In Russia il tecnico friulano ha fornito risultati altalenanti, tanto da meritarsi l’esonero. E alla sua cena d’addio si sono presentati solo quattro giocatori


capello-1Premessa: questa non è una storia a lieto fine.

C’era una volta Fabio Capello, allenatore nel pallone, re incontrastato delle panchine di tutto il mondo. I presidenti delle società lo tiravano per la giacca, i supporter lo osannavano, i rivali lo odiavano. D’altronde dove c’era lui, c’era anche la vittoria.

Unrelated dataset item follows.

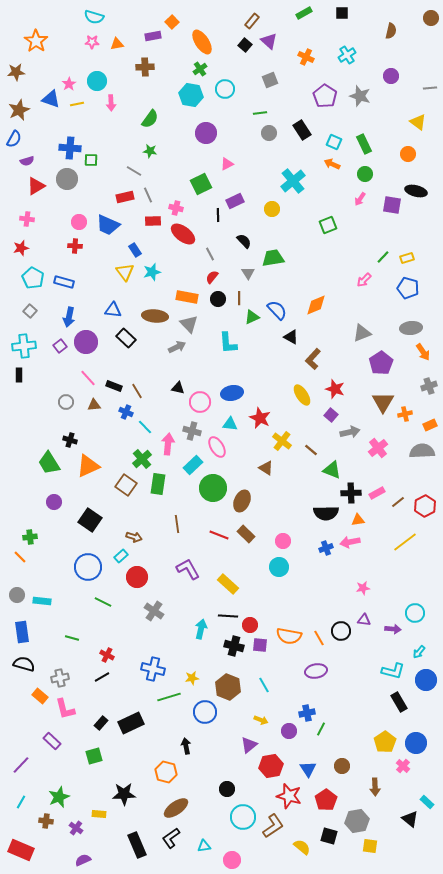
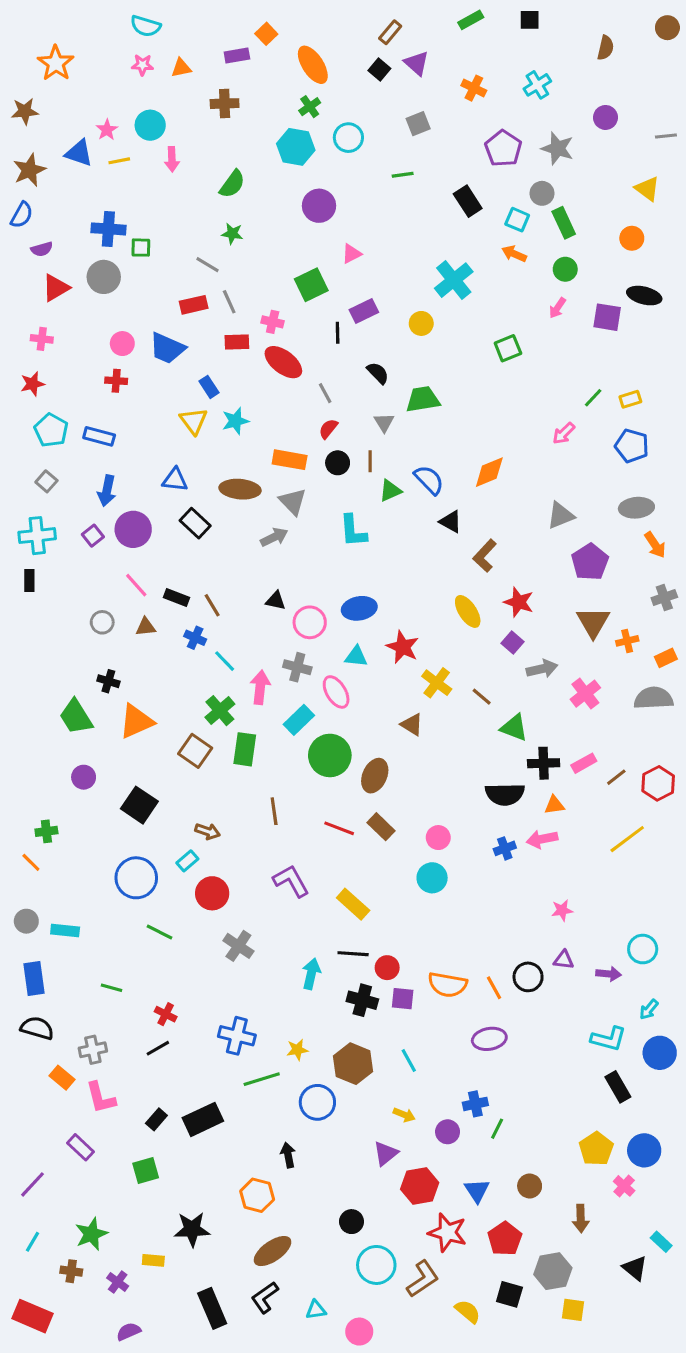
gray circle: (269, 133) -> (542, 193), moved

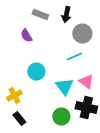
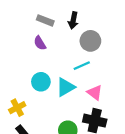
purple semicircle: (26, 36) -> (40, 43), moved
cyan triangle: (64, 87) -> (66, 87), moved, turned 36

Dopo gli anni gloriosi da centrocampista, il tecnico friulano è diventato una star indiscussa degli allenatori. I tifosi gli perdonavano perfino i modi rudi e un po’ spicci, quell’aria da intoccabile. Il messaggio era chiaro: io vi faccio vincere, ma dico quello che mi pare. E tutti zitti, perché nel calcio una vittoria vale più di qualche malumore. Poi, quando senza dare spiegazioni volava in qualche altra città, c’era tempo per tirare fuori tutte quelle imprecazioni taciute in cambio di una vittoria.

Ma nel calcio, come nella vita, si scende e si sale. E anche se il tuo grafico punta sempre verso l’alto, qualche caduta ti capita pure se ti chiami Fabio Capello e se nella tua carriera hai vinto tutto (o quasi). Il tonfo è avvenuto nella lontana Russia, ma il rumore si è sentito fin qua. Dopo aver allenato Milan, Real Madrid, Roma e Juventus; dopo una parentesi di 4 anni già ingloriosa da ct dell’Inghilterra, nel 2012 don Fabio era volato a Mosca. Un contratto da 6.8 milioni di euro l’anno, un solo obiettivo in testa: portare in alto la nazionale in vista del Mondiale 2018, che sarà ospitato proprio dalla Russia.

L’inizio non è dei migliori: un pareggio in casa contro la Costa d’Avorio, ma questa non può essere una preoccupazione per uno che ha vinto tutto (o quasi). E infatti il tecnico friulano si qualifica ai mondiali brasiliani del 2014, finisce pure primo nel girone. Capello tira un sospiro di sollievo, i dirigenti pure. La fiducia nei suoi confronti è tale che la federazione gli rinnova il contratto fino al 2018 e gli aumenta anche l’ingaggio. Nelle sue tasche entrano 7 milioni di euro l’anno più bonus, con un risarcimento di 25 milioni in caso di esonero. È il ct più pagato al mondo.

Quando arriva in Brasile Capello sente di avere tutti dalla sua parte, tanto da arrivare a dire: “Forse possiamo vincerlo questo mondiale”. Il vento, però, tira contro. Il verdetto parla chiaro: due pareggi e una sconfitta nella fase a gironi, la Russia esce subito dalla competizione.

In patria storcono il naso: il tecnico viene chiamato a riferire di fronte alla Duma, la camera bassa del Parlamento, per spiegare i motivi del flop brasiliano. È solo il primo passo nella strada che porta al divorzio. A novembre 2014 arriva il secondo segnale: “Non abbiamo i soldi per pagare il mister”, dicono dal comitato esecutivo della federazione russa. Il sogno di giocare il Mondiale in casa si allontana. La separazione consensuale, si fa per dire, arriva pochi giorni fa. Contratto rescisso, Fabio Capello lascia la Russia con un accordo di 15 milioni di euro di buonuscita.

Nonostante si tratti dell’esperienza calcistica meno felice della sua carriera, il tecnico ha intenzione di salutare tutti prima di andarsene. Così prenota un tavolo per 50 persone in un lussuoso ristorante di Mosca. Peccato che alla cena si presentino solo quattro dei suoi ex calciatori: Aleksandr Kokorin, Aleksandr Kerzhakov, Vasili Beresuzki e Aleksandr Samedov. Per il tecnico friulano il conto da pagare sarà stato meno caro, ma il boccone da mandare giù è amaro.